Sheriff’s deputies have a very difficult job. And no matter what justice system reform measures we support, we should honor them.
The work of our law enforcement personnel is dangerous but essential. Their responsibilities are intense even in normal times. But these are not normal times. Now add the additional risk of a global health crisis and the increased scrutiny of outraged citizens.
I believe we can value the lives of black Americans and make needed improvements to our justice system without stripping needed equipment and resources from our law enforcement officers.
It’s terrible we’ve reached a point where that sentence even needs to be written, but some see this as an either-or question. I respectfully disagree.
Shelby County Commissioners are hearing some of the same messages you see across the nation. We’re receiving calls to “defund the police” and to support budget amendments that would strip 5-10% from the Sheriff’s office and shift those funds elsewhere.
In other words, activists are asking us to prove that black lives matter by withdrawing support from the county’s first black Sheriff.
Some of us on the Shelby County Commission are not going to do that. In our regular meeting on Monday, the Republicans were the five no votes who came to the defense of a Democratic sheriff.
A previous vote on a similar amendment in an earlier, special-called meeting drew even larger, bi-partisan opposition (I was not available to participate in that meeting).
Those who want to defund law enforcement altogether are shocked that Commissioners did not strip the department of just a percentage, which to them seems like a modest and reasonable step.
Some have asked why I voted no. Let me explain.
First, because of this year’s budget pressures, the Sheriff’s budget has already been cut and will likely be cut even more.
If you’re asking me why I won’t cut the Sheriff’s budget – I already have.
In fact, the Sheriff’s budget would have been cut even more under an across-the-board cut of 6% that earned four Republican yes votes and the support of no other commissioners.
Six percent would have been devastating for the Sheriff. But that cut was considered because revenues are expected to drop and will come in way below previous spending levels.
Unless commissioners wish to raise taxes in the midst of a recession, severe job losses and business closures, we have to cut significantly from the general fund budget. And because the Sheriff’s office is about 40% of the general fund, there are larger dollar amounts to be found there.
If we exempt the Sheriff’s office entirely from the budget cutting process, the other departments would have to be cut back in an even more drastic way, vital county functions would suffer, and employees would lose their jobs.
Second, the Sheriff is being asked to do more with less.
Because certain Memphis communities have been de-annexed recently and will lose Memphis Police Department protection this year, the Sheriff’s department has to expand to cover more territory.

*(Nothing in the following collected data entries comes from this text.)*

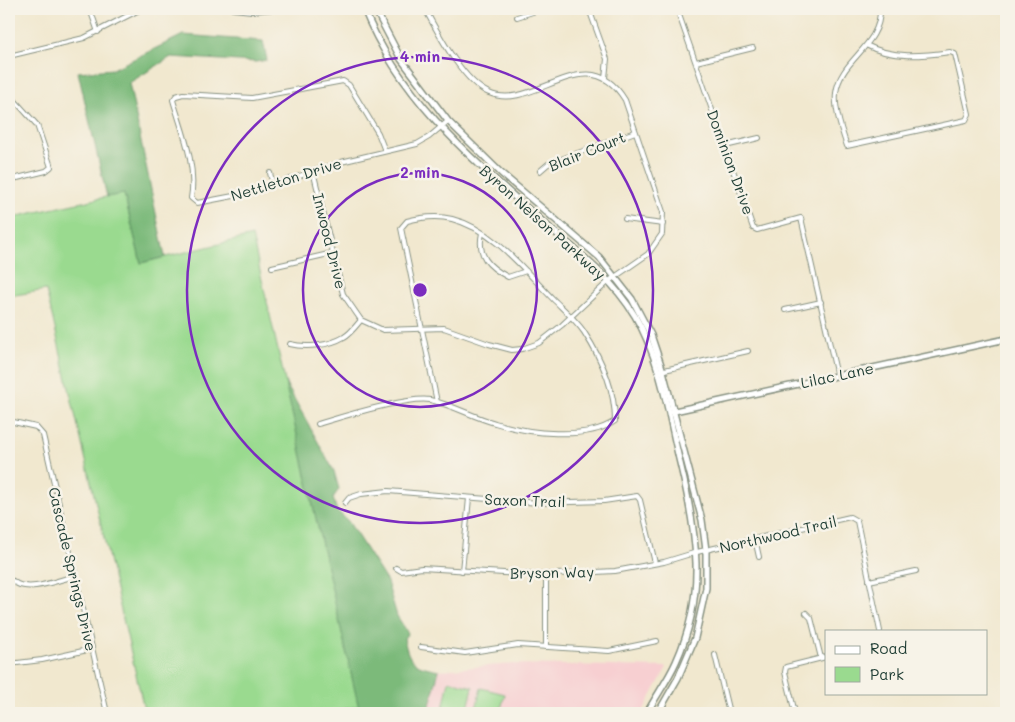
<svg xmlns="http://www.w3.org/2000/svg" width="1015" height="722" font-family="Mali,sans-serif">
	<rect width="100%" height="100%" fill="#f7f3e8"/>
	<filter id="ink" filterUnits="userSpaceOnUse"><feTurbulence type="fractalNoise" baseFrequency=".02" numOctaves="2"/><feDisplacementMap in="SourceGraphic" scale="10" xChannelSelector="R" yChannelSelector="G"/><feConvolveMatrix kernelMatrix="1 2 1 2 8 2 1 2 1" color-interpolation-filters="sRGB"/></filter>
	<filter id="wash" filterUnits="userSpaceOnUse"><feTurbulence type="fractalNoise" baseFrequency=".0096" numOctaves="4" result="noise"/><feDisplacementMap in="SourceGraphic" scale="20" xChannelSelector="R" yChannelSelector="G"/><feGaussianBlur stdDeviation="1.12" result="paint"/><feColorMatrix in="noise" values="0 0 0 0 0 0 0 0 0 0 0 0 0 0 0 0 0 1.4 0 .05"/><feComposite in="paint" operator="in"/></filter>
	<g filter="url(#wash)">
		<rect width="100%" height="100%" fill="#f1e8cf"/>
		<!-- built -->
		<polygon fill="#f7cfd1" points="512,664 667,667 642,713 428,713 439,670"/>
		<!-- green -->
		<g fill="#9ada8f" stroke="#5c8c62">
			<polygon points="124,193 141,263 252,236 359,706 327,713 145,713 46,290 9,296 9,218"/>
			<polygon points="449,681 473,687 467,713 442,713"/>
			<polygon points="481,688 505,694 500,713 475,713"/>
		</g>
		<!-- forest -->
		<g fill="#7bba7a" stroke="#4d7c57">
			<polygon points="183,35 263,41 267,60 256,62 171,57 129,83 165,257 141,263 124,194 107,197 78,72 113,69"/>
			<path d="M285,382l49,89 5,18 -6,9 4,13 11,10 39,61 10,34 11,17 -4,5c5,26 10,27 35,32l-11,43h-68z"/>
		</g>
	</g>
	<g filter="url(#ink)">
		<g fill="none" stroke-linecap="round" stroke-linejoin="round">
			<defs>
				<g id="minor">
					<polyline points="90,9 98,32"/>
					<polyline points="233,9 252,11 274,9"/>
					<polyline points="589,9 607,59 605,78"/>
					<polyline points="677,9 753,228 757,230 801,218 837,376"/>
					<polyline points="517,17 542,9"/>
					<path d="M866,45c26,14 56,11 84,7l5,2 14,60 -3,6 -119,26c-5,-14 -13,-38 -11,-53 4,-34 45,-46 44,-84"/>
					<polyline points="9,56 84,38 141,9"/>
					<polyline points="696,62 753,48"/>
					<polyline points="9,94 37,125 51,167 46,171 9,180"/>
					<polyline points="725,146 759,138"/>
					<path d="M385,151l-7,-18 -29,-48 -6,-4 -91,17 -69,-4 -7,2 -3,4c9,31 24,65 18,98l6,5 52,-10 92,-31 76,-18 12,-7 19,-16"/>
					<path d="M313,171l30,123 18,26 22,10 61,-2 45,16 23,6 10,-1 17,-6 23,-18 47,-44 39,-27 14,-20 1,-22 -38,-112c-38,-63 -91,13 -136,-7 -26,-11 -51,-60 -64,-84"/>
					<polyline points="540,171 548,164 635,132"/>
					<polyline points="270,173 273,185"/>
					<polyline points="625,219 663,224"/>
					<path d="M482,233c-5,22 6,34 26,44l18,-6"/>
					<polyline points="272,267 333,253"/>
					<polyline points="785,310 821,302"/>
					<path d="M290,344c15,4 39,2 54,-7 6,-3 12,-11 17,-17"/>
					<polyline points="660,371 748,351"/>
					<polyline points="9,421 36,427 43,435 107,713"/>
					<path d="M318,424c23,-7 90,-28 112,-24 23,5 43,17 65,23 32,10 91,18 120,-2 0,-31 -14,-63 -31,-89 -8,-12 -21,-23 -31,-33 -29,-29 -60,-70 -101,-80 -16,-4 -30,-2 -45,2l-6,7 36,174"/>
					<polyline points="345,503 349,498 361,494 388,491 539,503 604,501 637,496 640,500 655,563"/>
					<polyline points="755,539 759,557"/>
					<polyline points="396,568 401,571 422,568 537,575 615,571 664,562 697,552 850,517 857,521 880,631"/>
					<polyline points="462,571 469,498"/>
					<polyline points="546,575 546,647"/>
					<path d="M13,581c14,13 45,-1 62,-5"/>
					<polyline points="869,581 916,571"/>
					<polyline points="806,613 811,618 821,658"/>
					<polyline points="421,647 465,653 518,645 609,651 657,641"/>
					<polyline points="715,655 729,713"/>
					<polyline points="9,664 42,660 92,649"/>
					<polyline points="795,713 785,672 786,667 826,657"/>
				</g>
				<g id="tertiary">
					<path d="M364,9c37,93 115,156 187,220 31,26 63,52 84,87 26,44 33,97 45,147 17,70 27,131 -4,199 -8,18 -20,34 -29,51"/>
					<polyline points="375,9 401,59 448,121 501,173 599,257 632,299 651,335 663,371 702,520 706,550 706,588 695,638 678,678 658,713"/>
					<polyline points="670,412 1006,339"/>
				</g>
			</defs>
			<!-- minor casing -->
			<use href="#minor" stroke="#889282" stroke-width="6"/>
			<!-- tertiary casing -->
			<use href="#tertiary" stroke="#889282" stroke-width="8"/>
			<!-- minor -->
			<use href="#minor" stroke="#fff" stroke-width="4"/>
			<!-- tertiary -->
			<use href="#tertiary" stroke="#fff" stroke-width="5"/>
		</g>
	</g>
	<!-- distance rings -->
	<g fill="none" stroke="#7b2cbf" stroke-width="2.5">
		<circle cx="420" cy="290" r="117"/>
		<circle cx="420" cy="290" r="233"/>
	</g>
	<g text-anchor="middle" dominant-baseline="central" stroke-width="5" stroke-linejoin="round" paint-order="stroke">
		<!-- street labels -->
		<g font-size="15" fill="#1f3d34" stroke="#f7f3e8">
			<text transform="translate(587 151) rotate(-22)">Blair Court</text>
			<text transform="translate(731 162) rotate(70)">Dominion Drive</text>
			<text transform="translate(286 179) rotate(-17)">Nettleton Drive</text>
			<text transform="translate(543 222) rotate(42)">Byron Nelson Parkway</text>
			<text transform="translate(330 241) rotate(76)">Inwood Drive</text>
			<text transform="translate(837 375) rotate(-12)">Lilac Lane</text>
			<text transform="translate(525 500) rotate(2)">Saxon Trail</text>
			<text transform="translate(778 534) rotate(-13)">Northwood Trail</text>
			<text transform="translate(73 569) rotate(77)">Cascade Springs Drive</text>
			<text transform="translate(552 572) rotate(-1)">Bryson Way</text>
		</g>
	</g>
	<circle cx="420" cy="290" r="8" fill="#7b2cbf" stroke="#f7f3e8" stroke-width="2.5"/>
	<g font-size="15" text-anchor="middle" font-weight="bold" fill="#7b2cbf" stroke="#f7f3e8" stroke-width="5" stroke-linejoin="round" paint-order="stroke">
		<text x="420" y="62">4 min</text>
		<text x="420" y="178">2 min</text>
	</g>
	<!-- margin -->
	<rect width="1015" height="722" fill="none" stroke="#f7f3e8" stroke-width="30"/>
	<!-- legend -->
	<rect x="825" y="630" width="162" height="65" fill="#f7f3e8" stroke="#a1aaa0"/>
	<rect x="835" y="646" width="25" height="8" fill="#ffffff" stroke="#a1aaa0"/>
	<text x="870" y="654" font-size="15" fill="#1f3d34">Road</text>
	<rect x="835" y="667" width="25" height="15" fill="#9ada8f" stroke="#a1aaa0"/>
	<text x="870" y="680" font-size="15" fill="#1f3d34">Park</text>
</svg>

It’s harder to cut a budget when you’re asking the department to do more.
Third, you might ask, if you supported the 6% cut, why not support the 5% cut?
Great question. Here’s the answer: There was a good reason for the 6% cut: to balance the budget.
In my opinion, there is no good reason to cut an additional 5-10% from the Sheriff’s budget, only to shift those funds elsewhere with absolutely no plan in place.
Under the amendment, half of those funds literally would have gone to a “contingency” account controlled by commissioners, and the other half would have shifted to the Community Services division, toward no specific expense.
So instead of asking me why I don’t support a non-specific, ambiguous amendment, perhaps you should ask its supporters why they didn’t approve the previous motion to cut 6%.
Finally, there is the question of priorities. How can we continue to put so much into law enforcement and so little into education?
Another good question. Thank you for asking.
There are zero dollars for education in the general fund.
That’s right. And that’s because education has its own fund, which consumes about 50% of the county’s revenues. And despite suggestions otherwise, this fund has not been cut, in part because it can’t be cut. State law requires the county to maintain or increase the level of funding for education.
Education also gets a large portion of the county’s capital improvement project (CIP) budget, which is millions more.
So the suggestion that we’re supporting law enforcement at the expense of education is just flatly incorrect.
Both are important.
All of that said, I believe more criminal justice reforms are coming, and I will probably support some of them if they are meaningful, thoughtful, responsible and appropriate.
I imagine the Sheriff’s office will also support and welcome some of those measures, as getting justice right is literally their job.
I will commit to working with law enforcement leadership to continually improve their practices and policies, to safeguard citizens, and to restore a sense of peace and justice to our nation.